Learning to blend two families is a skill in which you will constantly have to grow, trust me! Now is a great time to start. This goes back to what I said about choosing three things that are important to you and being flexible with the rest. You’ll be asked by your family to bend all kinds of details, and you’ll be glad you planned to be ready for it.

3. Delegate Organization

Keep-Calm-and-Delegate

If you’ve worked in any sort of project management capacity, the idea of delegating tasks to others won’t surprise you. You might have the funds to hire a wedding coordinator, or you might have a volunteer to run things, but however you decide to manage all the moving pieces, here’s a secret: You will not be able to oversee every detail of your wedding.

Often, you’ll not be able to do more than glance at the reception hall set-up — because you’re too busy getting photos taken or being hugged by family and friends. Once again, surrender control by trusting others.

In my case, we drew a map for where to position the tables, how to arrange places for food and gifts, where the space for the dance floor needed to be, etc.

You can also draw a more detailed diagram for how you imagined each table would look so that the helpers had a model to imitate. Did the tables turn out looking precisely as I’d hoped? No, but they were very close.

You’ll find many friends and family are excited to help. Keep a list of anyone who’s offered. Plan invitation addressing parties and recruit volunteers to clean up the reception. You’ll be amazed who’s willing to cart your potted palms in their truck from the ceremony to the reception hall, if you just ask.
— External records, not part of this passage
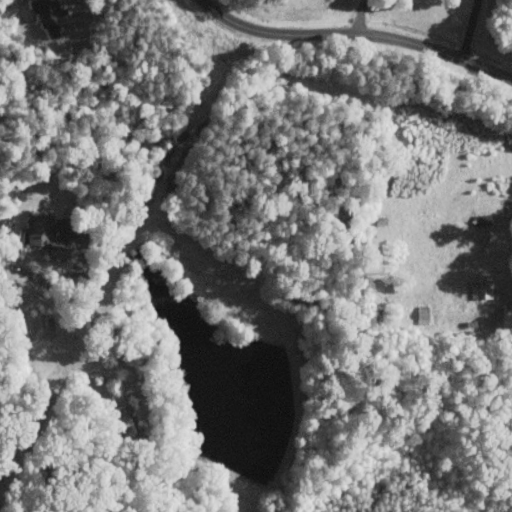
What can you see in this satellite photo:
road: (12, 10)
building: (53, 17)
road: (359, 17)
road: (467, 29)
road: (356, 35)
building: (50, 236)
road: (63, 280)
building: (505, 319)
road: (40, 461)
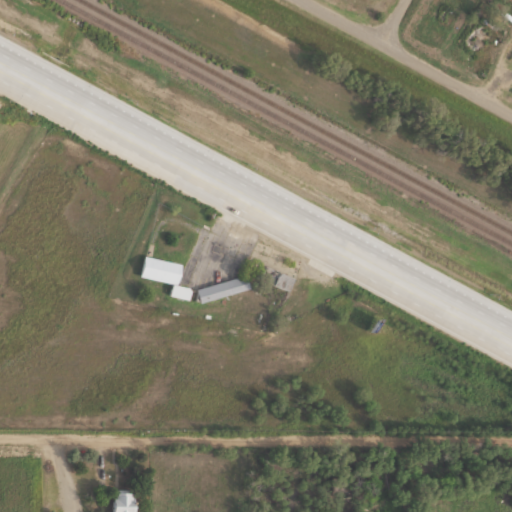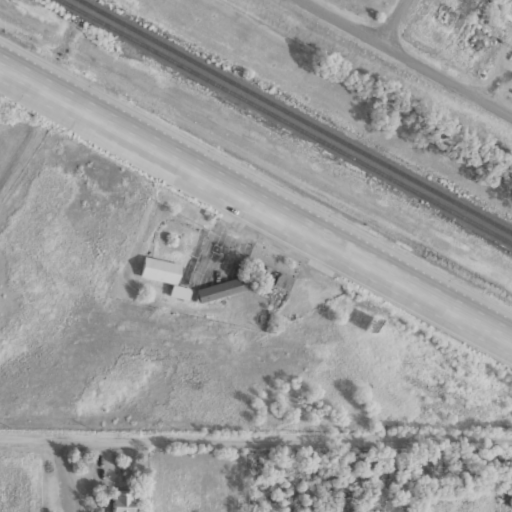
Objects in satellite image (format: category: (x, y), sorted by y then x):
road: (395, 21)
building: (477, 37)
road: (408, 56)
road: (26, 76)
railway: (296, 115)
railway: (285, 120)
road: (282, 211)
building: (162, 273)
building: (274, 277)
building: (220, 288)
road: (256, 433)
building: (119, 500)
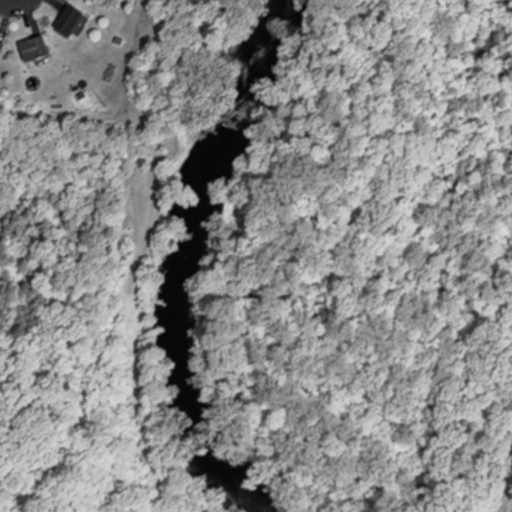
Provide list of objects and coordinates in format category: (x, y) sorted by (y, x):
building: (72, 20)
building: (71, 21)
building: (2, 47)
building: (2, 48)
building: (36, 49)
building: (37, 49)
river: (192, 253)
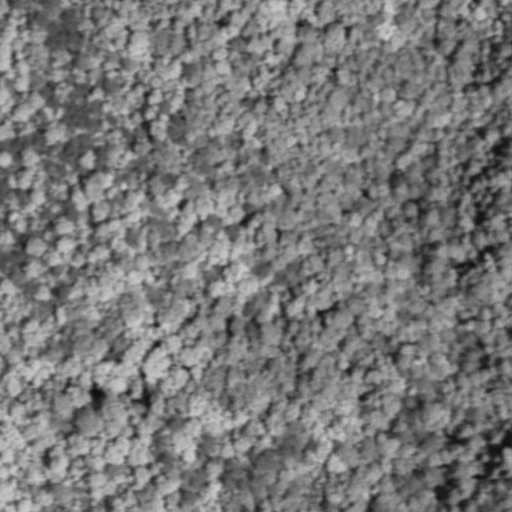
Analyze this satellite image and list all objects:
river: (445, 254)
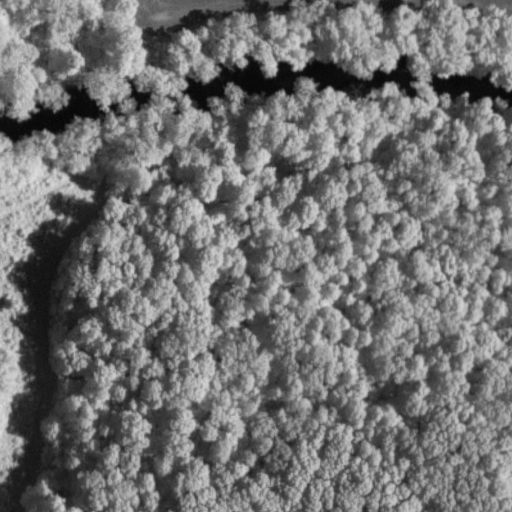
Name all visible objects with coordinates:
river: (254, 91)
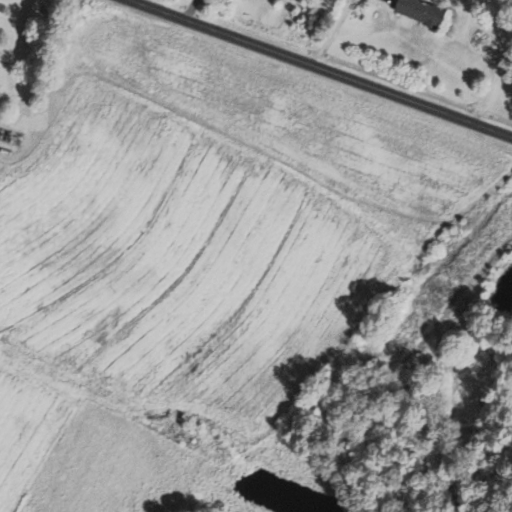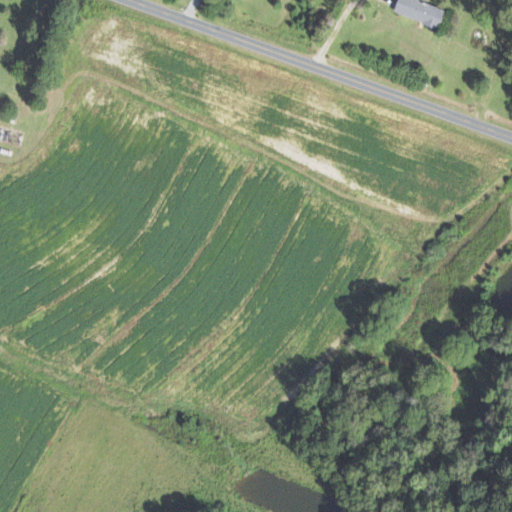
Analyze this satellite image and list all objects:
building: (425, 12)
road: (333, 32)
road: (317, 70)
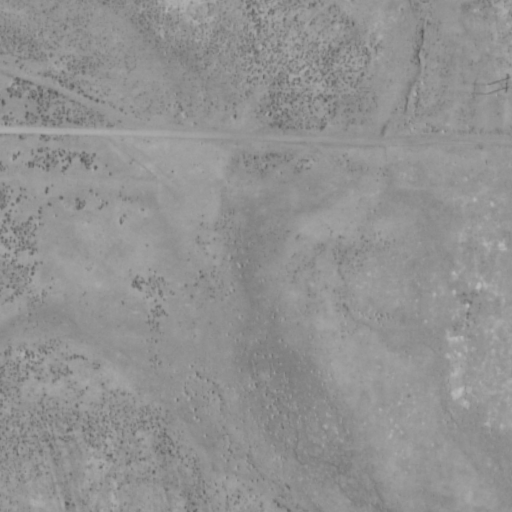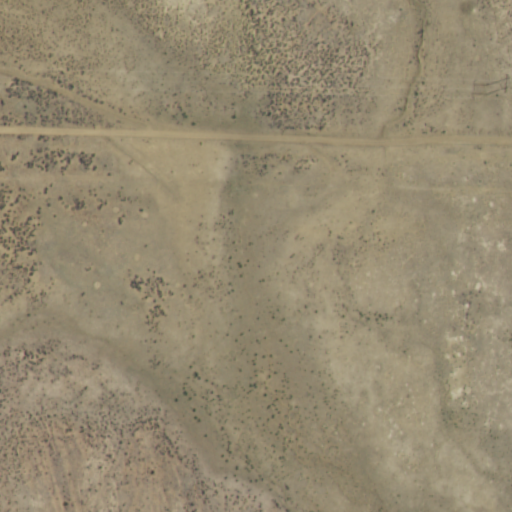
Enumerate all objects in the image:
power tower: (482, 91)
road: (118, 356)
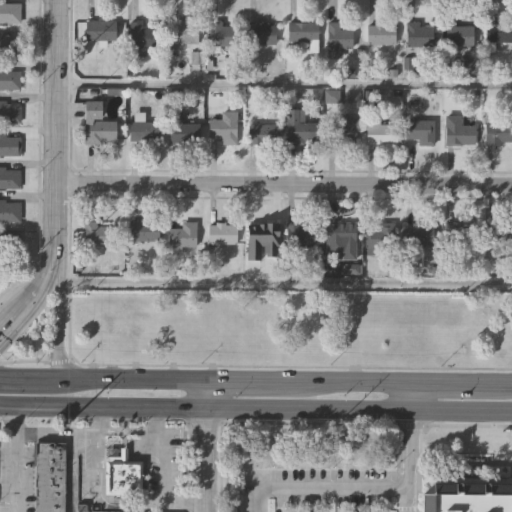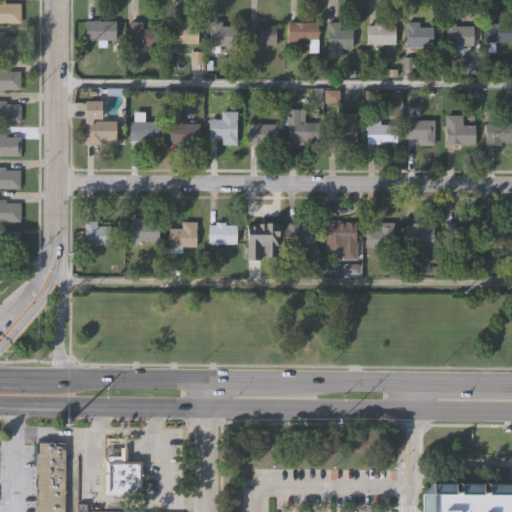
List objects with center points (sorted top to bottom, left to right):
building: (9, 11)
building: (9, 13)
building: (98, 30)
building: (98, 31)
building: (182, 32)
building: (300, 32)
building: (303, 32)
building: (181, 33)
building: (260, 33)
building: (379, 33)
building: (497, 33)
building: (497, 33)
building: (417, 34)
building: (219, 35)
building: (219, 35)
building: (259, 35)
building: (379, 35)
building: (456, 35)
building: (140, 36)
building: (337, 36)
building: (417, 36)
building: (457, 36)
building: (141, 37)
building: (336, 37)
building: (9, 43)
building: (9, 44)
building: (9, 78)
building: (9, 81)
road: (283, 84)
building: (8, 111)
building: (9, 114)
road: (55, 117)
building: (95, 122)
building: (222, 125)
building: (95, 126)
building: (179, 126)
building: (298, 127)
building: (342, 128)
building: (179, 129)
building: (222, 129)
building: (301, 130)
building: (345, 130)
building: (420, 130)
building: (142, 131)
building: (261, 132)
building: (380, 132)
building: (418, 132)
building: (497, 132)
building: (141, 133)
building: (458, 134)
building: (496, 134)
building: (260, 135)
building: (379, 135)
building: (458, 136)
building: (9, 144)
building: (9, 146)
building: (9, 177)
road: (283, 184)
building: (9, 209)
building: (9, 212)
building: (140, 228)
building: (499, 229)
building: (219, 230)
building: (94, 232)
building: (141, 232)
building: (180, 233)
building: (258, 233)
building: (420, 233)
building: (459, 234)
building: (93, 235)
building: (220, 235)
building: (258, 235)
building: (299, 235)
building: (181, 236)
building: (297, 236)
building: (379, 236)
building: (416, 236)
building: (496, 236)
building: (341, 237)
building: (9, 238)
building: (339, 240)
building: (378, 240)
road: (22, 263)
road: (45, 264)
road: (286, 282)
road: (43, 296)
road: (14, 306)
road: (59, 317)
road: (135, 377)
road: (246, 378)
road: (33, 379)
road: (349, 380)
road: (459, 382)
road: (510, 383)
road: (202, 393)
road: (408, 396)
road: (8, 408)
road: (108, 409)
road: (304, 410)
road: (459, 412)
road: (16, 419)
road: (94, 419)
road: (155, 419)
road: (55, 429)
road: (126, 429)
road: (201, 460)
road: (407, 462)
road: (16, 471)
building: (121, 474)
building: (50, 476)
building: (48, 477)
building: (122, 479)
road: (163, 483)
road: (322, 487)
building: (466, 498)
building: (463, 500)
road: (121, 501)
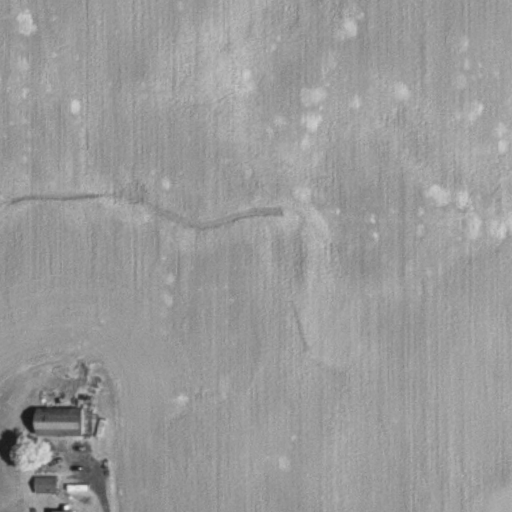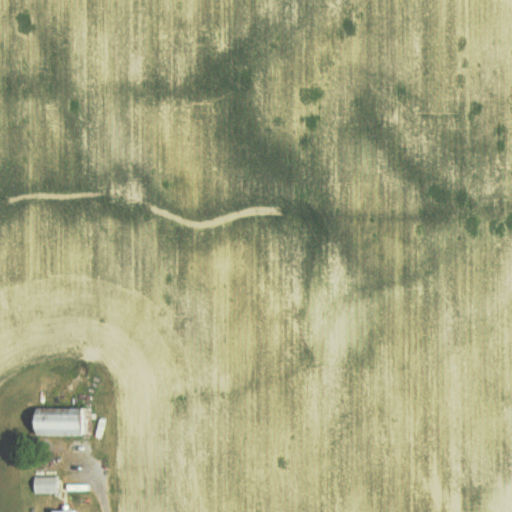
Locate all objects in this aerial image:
crop: (266, 244)
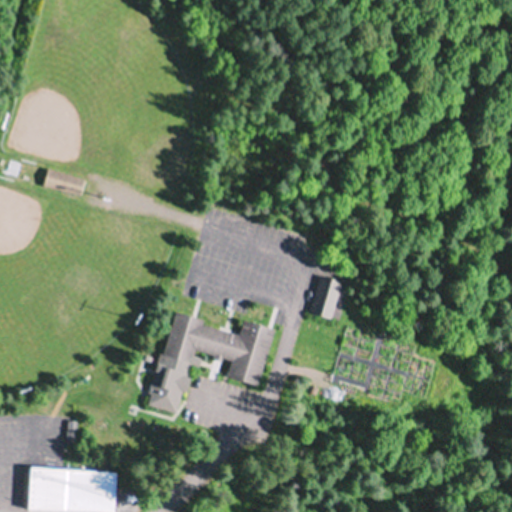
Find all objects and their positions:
park: (103, 94)
road: (259, 244)
park: (256, 256)
parking lot: (252, 262)
park: (68, 279)
road: (247, 287)
building: (208, 354)
road: (227, 406)
road: (264, 406)
parking lot: (231, 407)
parking lot: (27, 453)
building: (75, 489)
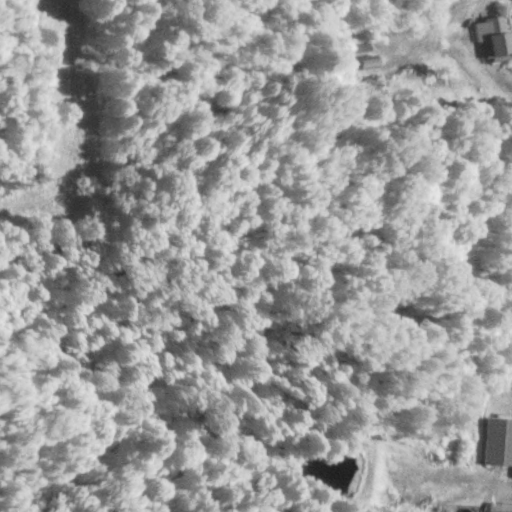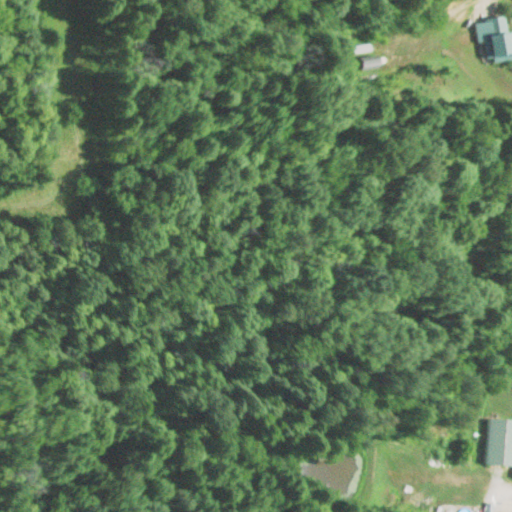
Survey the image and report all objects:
building: (495, 38)
building: (369, 64)
building: (498, 441)
building: (492, 511)
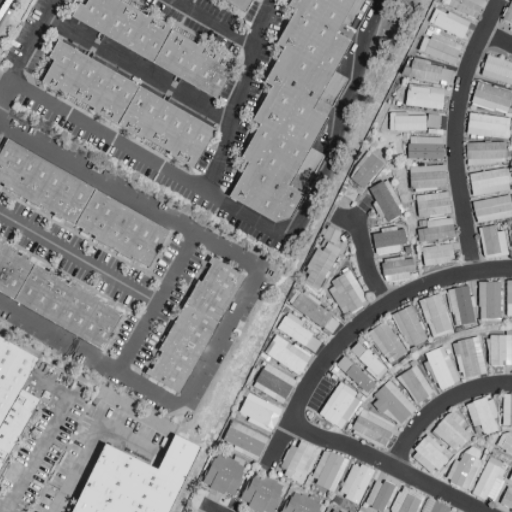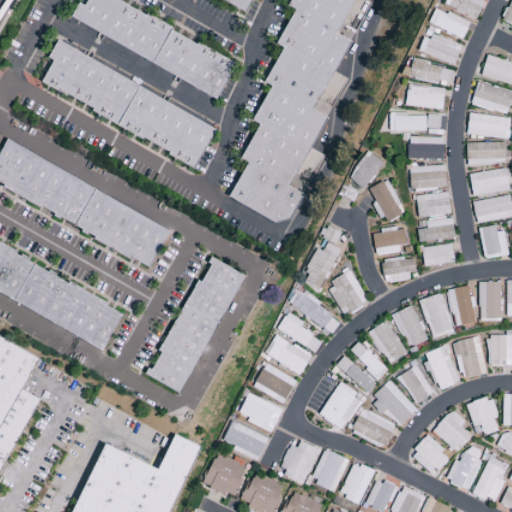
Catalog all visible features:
building: (502, 0)
building: (241, 2)
building: (463, 7)
building: (507, 13)
road: (211, 23)
building: (447, 24)
road: (498, 41)
building: (154, 43)
building: (437, 49)
building: (496, 70)
road: (137, 71)
road: (355, 72)
building: (428, 73)
road: (237, 96)
building: (422, 97)
building: (490, 99)
building: (125, 105)
building: (290, 108)
building: (404, 123)
building: (486, 126)
road: (456, 133)
building: (423, 148)
building: (484, 154)
building: (364, 171)
building: (425, 178)
building: (489, 182)
building: (384, 201)
building: (79, 205)
building: (430, 205)
building: (492, 209)
building: (511, 228)
building: (435, 231)
building: (491, 243)
building: (435, 255)
building: (318, 267)
road: (368, 268)
road: (177, 270)
building: (395, 270)
building: (344, 294)
building: (56, 299)
building: (508, 299)
building: (487, 300)
building: (459, 306)
building: (312, 312)
building: (433, 317)
building: (192, 327)
building: (407, 327)
building: (296, 333)
road: (59, 338)
building: (385, 343)
building: (498, 351)
building: (285, 355)
road: (211, 358)
building: (468, 358)
building: (366, 361)
building: (439, 369)
building: (354, 375)
building: (272, 384)
building: (413, 385)
road: (312, 387)
building: (391, 405)
building: (338, 407)
building: (506, 410)
road: (441, 411)
building: (258, 413)
building: (481, 416)
building: (370, 429)
building: (450, 432)
building: (243, 441)
road: (279, 443)
building: (505, 445)
building: (428, 457)
road: (33, 458)
road: (82, 459)
building: (296, 463)
building: (463, 469)
building: (327, 471)
building: (222, 475)
building: (510, 479)
building: (488, 480)
building: (132, 481)
building: (354, 483)
building: (260, 493)
building: (378, 496)
building: (506, 500)
building: (404, 501)
road: (58, 502)
building: (299, 504)
building: (432, 507)
road: (210, 509)
building: (331, 511)
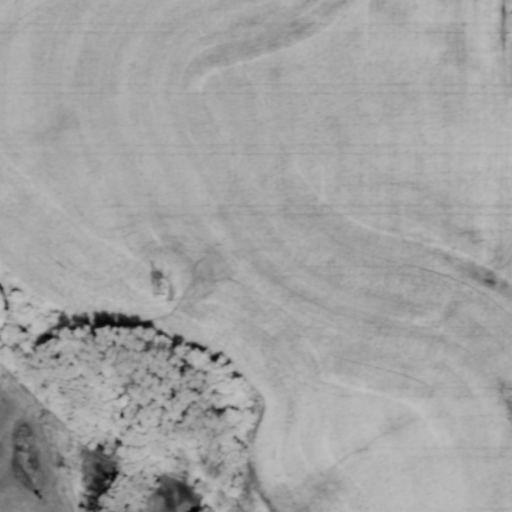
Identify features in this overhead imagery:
power tower: (163, 285)
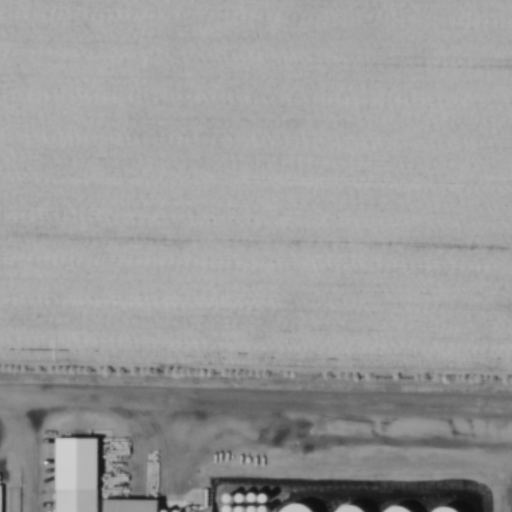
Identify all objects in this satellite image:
building: (10, 497)
building: (74, 499)
building: (64, 501)
building: (129, 505)
building: (296, 507)
building: (350, 507)
building: (398, 507)
building: (296, 508)
building: (350, 508)
building: (397, 508)
building: (447, 508)
building: (445, 510)
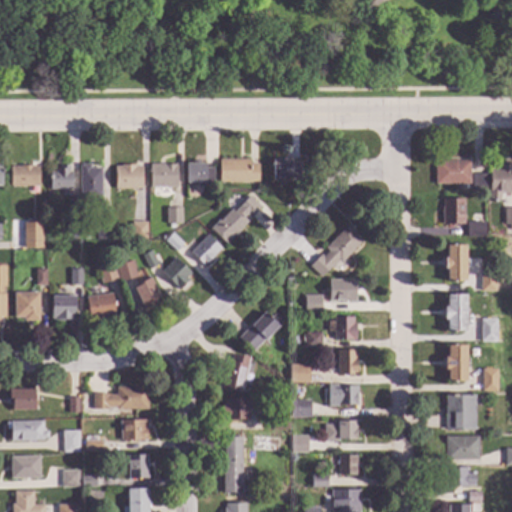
4. Communicate With Your Future Spouse

communicate

A marriage is about two people, but sometimes the wedding feels like it’s just the bride’s territory, for better or for worse.

I didn’t have to work to hard to find jobs for him that I didn’t need to handle, such as printing our invitations on his office’s color printer and planning our honeymoon.

One way to protect your moments with your fiancé is to schedule special times during the week in which to discuss wedding plans. This protects you from details creeping up that neither one of you had thought about.

5. Look Around

Once it arrives, your wedding day will be so full of light, color, emotions and a rush from one event to the other, that you won’t be able to slow down for much of it.

Do yourself a favor and plan to soak in as much of the wedding day as possible. Once the morning of the special day dawns, promise yourself that the rest of the details are no longer your responsibility.

Get ready to catch every single moment and treasure them deep inside you.

May God bless your plans in your journey from engaged to wedded, but most of all, may He bless this friendship and love story as one that is fruitful, life-giving and has only just begun.